Raquel insiste em denúncia contra Dudu da Fonte na Lava Jato

Raquel insiste em denúncia contra Dudu da Fonte na Lava Jato

Procuradora recorreu ao Supremo sob alegação de que gravação de reunião para acertar propina de R$ 10 milhões para o PSDB 'comprova a participação do parlamentar para prejudicar CPI da Petrobrás', em 2010

Da Redação

14 Março 2018 | 17h18

Deputado federal Eduardo da Fonte (PP-PE). Foto: DIDA SAMPAIO/ESTADÃO

A Procuradoria-Geral da República enviou ao Supremo Tribunal Federal nesta quarta-feira, 14, recurso contra decisão que rejeitou denúncia contra o deputado federal Dudu da Fonte (PP/PE). Os embargos de declaração foram endereçados ao ministro Dias Tofolli, responsável pelo primeiro voto divergente que levou à rejeição da acusação, em sessão realizada pela Segunda Turma do STF, em dezembro.

Documento

As informações foram divulgadas pela Secretaria de Comunicação Social da Procuradoria.

Dudu da Fonte foi denunciado por corrupção passiva por supostamente ter participado de ‘tratativas ilegais para assegurar vantagens indevidas ao então senador Sérgio Guerra (PSDB).

O deputado nega enfaticamente envolvimento no caso.

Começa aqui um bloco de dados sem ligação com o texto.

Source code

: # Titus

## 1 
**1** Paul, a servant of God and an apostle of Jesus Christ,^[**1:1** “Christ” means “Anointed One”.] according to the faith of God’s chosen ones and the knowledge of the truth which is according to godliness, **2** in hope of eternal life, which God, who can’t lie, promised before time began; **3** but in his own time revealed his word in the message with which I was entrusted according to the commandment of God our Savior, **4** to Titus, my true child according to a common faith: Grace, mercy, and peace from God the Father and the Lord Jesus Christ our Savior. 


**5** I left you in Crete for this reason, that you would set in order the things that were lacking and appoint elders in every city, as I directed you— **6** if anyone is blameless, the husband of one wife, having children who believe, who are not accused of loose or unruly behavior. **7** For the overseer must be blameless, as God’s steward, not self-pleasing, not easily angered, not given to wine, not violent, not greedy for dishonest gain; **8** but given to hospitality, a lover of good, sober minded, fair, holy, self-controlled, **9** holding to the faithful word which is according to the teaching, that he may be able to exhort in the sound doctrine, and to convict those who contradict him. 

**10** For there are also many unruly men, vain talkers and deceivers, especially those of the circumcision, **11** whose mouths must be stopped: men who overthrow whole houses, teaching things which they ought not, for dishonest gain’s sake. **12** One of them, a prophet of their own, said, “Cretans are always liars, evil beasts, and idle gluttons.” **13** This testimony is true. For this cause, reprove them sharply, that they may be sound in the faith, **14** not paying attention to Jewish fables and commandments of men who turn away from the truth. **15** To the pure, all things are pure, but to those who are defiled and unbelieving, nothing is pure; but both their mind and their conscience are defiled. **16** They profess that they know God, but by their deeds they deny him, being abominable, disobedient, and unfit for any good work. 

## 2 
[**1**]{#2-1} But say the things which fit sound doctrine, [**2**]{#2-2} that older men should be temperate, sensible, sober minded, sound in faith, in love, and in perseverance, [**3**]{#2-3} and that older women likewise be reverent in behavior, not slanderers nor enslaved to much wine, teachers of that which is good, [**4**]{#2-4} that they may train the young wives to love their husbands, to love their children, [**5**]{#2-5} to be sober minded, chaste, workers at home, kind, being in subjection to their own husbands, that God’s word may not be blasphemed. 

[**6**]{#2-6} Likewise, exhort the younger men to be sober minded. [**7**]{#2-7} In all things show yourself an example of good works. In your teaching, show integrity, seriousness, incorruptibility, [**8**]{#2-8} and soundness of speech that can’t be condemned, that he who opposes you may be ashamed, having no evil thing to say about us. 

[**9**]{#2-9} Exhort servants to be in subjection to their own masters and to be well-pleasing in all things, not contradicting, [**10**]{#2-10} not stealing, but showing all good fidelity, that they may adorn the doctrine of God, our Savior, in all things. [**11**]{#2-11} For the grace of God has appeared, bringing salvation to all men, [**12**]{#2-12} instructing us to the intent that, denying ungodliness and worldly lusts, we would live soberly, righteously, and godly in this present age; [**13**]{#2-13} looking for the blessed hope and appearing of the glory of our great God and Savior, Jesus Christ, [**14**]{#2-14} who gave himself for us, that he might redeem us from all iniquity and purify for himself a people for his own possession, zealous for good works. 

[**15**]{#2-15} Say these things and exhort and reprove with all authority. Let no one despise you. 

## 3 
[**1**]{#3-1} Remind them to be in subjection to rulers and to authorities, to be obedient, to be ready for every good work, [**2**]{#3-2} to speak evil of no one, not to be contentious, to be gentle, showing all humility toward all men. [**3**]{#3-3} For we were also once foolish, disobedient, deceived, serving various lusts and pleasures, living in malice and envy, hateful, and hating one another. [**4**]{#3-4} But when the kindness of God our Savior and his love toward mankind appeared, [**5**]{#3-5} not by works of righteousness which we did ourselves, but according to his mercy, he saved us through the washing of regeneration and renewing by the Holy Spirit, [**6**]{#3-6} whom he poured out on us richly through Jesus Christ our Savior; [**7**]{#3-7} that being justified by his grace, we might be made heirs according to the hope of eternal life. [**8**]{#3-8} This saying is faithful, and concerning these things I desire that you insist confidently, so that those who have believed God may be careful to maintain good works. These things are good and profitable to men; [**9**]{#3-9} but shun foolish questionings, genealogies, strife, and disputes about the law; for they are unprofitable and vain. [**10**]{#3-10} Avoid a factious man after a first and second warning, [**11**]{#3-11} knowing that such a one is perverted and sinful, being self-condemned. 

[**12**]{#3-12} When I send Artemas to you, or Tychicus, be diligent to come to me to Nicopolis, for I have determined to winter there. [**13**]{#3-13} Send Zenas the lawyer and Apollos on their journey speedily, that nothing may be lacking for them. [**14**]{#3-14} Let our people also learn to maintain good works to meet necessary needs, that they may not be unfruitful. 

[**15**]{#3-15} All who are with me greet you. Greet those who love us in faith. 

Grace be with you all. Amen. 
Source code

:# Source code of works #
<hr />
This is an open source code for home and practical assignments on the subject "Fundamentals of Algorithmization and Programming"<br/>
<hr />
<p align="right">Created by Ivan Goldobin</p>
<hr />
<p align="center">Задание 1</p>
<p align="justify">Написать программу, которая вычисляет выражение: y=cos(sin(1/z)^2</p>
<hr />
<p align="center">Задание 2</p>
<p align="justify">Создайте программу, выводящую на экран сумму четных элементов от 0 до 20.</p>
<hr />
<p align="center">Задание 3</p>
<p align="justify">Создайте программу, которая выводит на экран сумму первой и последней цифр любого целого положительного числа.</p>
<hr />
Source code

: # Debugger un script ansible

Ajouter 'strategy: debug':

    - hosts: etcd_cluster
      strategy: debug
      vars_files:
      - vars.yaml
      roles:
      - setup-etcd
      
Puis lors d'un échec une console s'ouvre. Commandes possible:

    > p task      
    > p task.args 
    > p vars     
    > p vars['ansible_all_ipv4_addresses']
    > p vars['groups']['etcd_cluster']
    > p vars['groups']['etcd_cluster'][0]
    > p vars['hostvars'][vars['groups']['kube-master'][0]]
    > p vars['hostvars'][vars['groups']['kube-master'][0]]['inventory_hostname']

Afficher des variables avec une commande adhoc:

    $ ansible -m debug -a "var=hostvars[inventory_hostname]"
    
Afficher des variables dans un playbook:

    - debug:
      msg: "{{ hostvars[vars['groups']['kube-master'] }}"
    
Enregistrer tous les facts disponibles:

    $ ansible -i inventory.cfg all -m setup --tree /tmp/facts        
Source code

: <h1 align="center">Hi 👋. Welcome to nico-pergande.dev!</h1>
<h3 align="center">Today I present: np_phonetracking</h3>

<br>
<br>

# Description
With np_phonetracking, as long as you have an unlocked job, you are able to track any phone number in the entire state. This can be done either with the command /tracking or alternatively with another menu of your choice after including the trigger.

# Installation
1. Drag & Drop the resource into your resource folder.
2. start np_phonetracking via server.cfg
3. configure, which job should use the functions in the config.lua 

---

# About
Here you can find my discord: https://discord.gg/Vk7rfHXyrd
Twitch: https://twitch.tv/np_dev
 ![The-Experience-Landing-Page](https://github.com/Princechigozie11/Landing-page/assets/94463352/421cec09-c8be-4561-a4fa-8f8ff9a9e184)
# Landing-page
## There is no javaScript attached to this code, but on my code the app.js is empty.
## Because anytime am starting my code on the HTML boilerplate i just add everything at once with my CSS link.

Membro da Comissão Parlamentar de Inquérido (CPI) que investigou irregularidades na Petrobrás, Guerra (morto em março de 2014) teria recebido R$ 10 milhões das empresas Queiróz Galvão e Galvão Engenharia para que as investigações não produzissem resultados efetivos.

No recurso, a procuradora-geral Raquel Dodge rebate a alegação da defesa – acatada pelos ministros do Supremo Dias Toffoli e Gilmar Mendes – de que a denúncia se baseou apenas em elementos obtidos por meio de colaboração premiada.

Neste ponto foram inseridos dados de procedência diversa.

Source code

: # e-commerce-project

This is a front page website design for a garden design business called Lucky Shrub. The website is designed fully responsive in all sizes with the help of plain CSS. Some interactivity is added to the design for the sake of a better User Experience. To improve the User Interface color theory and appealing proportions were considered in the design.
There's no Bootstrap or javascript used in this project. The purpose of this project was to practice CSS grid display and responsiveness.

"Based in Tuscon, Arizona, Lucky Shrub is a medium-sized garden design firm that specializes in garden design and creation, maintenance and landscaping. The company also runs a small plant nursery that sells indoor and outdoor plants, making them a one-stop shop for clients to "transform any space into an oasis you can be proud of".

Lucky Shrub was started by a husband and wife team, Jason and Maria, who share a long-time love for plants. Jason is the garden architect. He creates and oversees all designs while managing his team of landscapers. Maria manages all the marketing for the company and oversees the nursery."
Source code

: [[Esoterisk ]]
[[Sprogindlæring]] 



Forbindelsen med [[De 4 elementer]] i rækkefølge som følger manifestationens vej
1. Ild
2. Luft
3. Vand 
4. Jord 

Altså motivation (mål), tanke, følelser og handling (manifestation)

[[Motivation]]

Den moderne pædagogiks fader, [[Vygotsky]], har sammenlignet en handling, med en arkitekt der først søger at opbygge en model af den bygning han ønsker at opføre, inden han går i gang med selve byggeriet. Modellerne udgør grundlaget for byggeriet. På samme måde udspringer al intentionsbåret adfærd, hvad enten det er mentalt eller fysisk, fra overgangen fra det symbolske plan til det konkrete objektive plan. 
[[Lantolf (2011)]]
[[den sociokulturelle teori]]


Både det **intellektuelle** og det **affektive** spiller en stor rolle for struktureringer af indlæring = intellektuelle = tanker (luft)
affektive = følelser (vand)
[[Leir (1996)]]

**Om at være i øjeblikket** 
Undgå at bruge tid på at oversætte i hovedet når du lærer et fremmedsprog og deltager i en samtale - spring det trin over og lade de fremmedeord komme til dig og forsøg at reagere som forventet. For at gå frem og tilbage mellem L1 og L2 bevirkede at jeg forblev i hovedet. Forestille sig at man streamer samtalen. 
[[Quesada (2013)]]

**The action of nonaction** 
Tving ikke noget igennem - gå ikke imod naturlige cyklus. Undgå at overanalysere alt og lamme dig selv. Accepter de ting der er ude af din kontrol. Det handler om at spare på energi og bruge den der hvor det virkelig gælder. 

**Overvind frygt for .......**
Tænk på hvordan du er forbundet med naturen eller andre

Raquel argumenta que a decisão omitiu a gravação de reunião em que foram acertados os detalhes finais para o pagamento de propina a Guerra, ‘com a presença do senador, além de Eduardo da Fonte, o presidente da Queiroz Galvão, Ildefonso Colares Filho, Erton Medeiros, representando a Galvão Engenharia, o diretor de Abastecimento da Petrobrás, Paulo Roberto Costa, e Fernando Soares’.

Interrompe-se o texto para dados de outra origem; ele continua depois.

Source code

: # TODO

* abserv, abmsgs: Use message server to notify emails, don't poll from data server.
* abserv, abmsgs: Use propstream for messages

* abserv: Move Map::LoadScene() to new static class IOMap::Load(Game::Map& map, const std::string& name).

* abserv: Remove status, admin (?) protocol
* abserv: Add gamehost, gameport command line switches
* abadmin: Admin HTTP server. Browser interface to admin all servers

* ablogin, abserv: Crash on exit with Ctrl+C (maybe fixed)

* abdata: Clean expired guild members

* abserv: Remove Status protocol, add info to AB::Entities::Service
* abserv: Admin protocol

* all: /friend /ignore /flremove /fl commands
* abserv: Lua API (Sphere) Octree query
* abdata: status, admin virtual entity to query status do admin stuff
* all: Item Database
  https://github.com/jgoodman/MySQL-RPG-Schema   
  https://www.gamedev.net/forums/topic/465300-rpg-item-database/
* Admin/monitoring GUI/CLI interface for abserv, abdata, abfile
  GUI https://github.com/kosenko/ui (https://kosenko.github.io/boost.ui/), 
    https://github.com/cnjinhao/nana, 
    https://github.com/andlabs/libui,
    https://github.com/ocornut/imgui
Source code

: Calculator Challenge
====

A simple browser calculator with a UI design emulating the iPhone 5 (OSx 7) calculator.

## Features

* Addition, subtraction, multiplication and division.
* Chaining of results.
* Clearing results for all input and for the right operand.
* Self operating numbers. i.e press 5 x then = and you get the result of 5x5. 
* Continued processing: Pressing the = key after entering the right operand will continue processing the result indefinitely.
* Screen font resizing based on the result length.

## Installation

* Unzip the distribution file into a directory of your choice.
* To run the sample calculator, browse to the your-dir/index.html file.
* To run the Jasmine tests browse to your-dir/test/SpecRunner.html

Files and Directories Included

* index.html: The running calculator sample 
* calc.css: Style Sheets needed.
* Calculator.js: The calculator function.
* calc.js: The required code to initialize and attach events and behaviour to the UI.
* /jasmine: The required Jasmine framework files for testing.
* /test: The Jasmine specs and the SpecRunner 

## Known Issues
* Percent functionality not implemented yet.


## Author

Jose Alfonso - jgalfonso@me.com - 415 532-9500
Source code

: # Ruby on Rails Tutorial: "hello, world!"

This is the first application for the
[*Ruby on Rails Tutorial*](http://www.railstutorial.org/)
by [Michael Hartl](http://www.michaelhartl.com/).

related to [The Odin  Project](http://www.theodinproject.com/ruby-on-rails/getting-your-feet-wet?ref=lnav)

O registro com a atuação do denunciado seria ‘prova essencial para o oferecimento da denúncia contra Eduardo da Fonte’, segundo a PGR.

No encontro, segundo Raquel, os investigados discutiram a possibilidade de se produzir um relatório ‘genérico’ na conclusão da CPI da Petrobrás, ‘para não prejudicar os interesses dos envolvidos’.

Dudu da Fonte, que nega a participação na reunião, seria o intermediador das negociações para o pagamento de R$ 10 milhões em propina a Sérgio Guerra, como contrapartida pelo relatório inconclusivo.

O recurso da procuradora detalha, ainda, trechos transcritos dos diálogos durante a reunião, que, segundo ela, ‘evidenciam a intermediação de Eduardo da Fonte nas negociações do pagamento da propina’.

“O fato de que a solicitação de vantagem indevida verificou-se em termos velados não obsta essa conclusão, visto que o contexto no qual estão inseridos esses trechos da conversa deixa óbvio que a atuação do senador Sérgio Guerra para favorecer as empreiteiras responsáveis pelas obras irregulares, nos termos negociados nessa oportunidade, estava vinculada à contrapartida financeira, ou ao ‘suporte aí ao Senador’”, esclarece Raquel Dodge no recurso.

COM A PALAVRA, DUDU DA FONTE

“Confio em Deus e no Supremo Tribunal Federal.”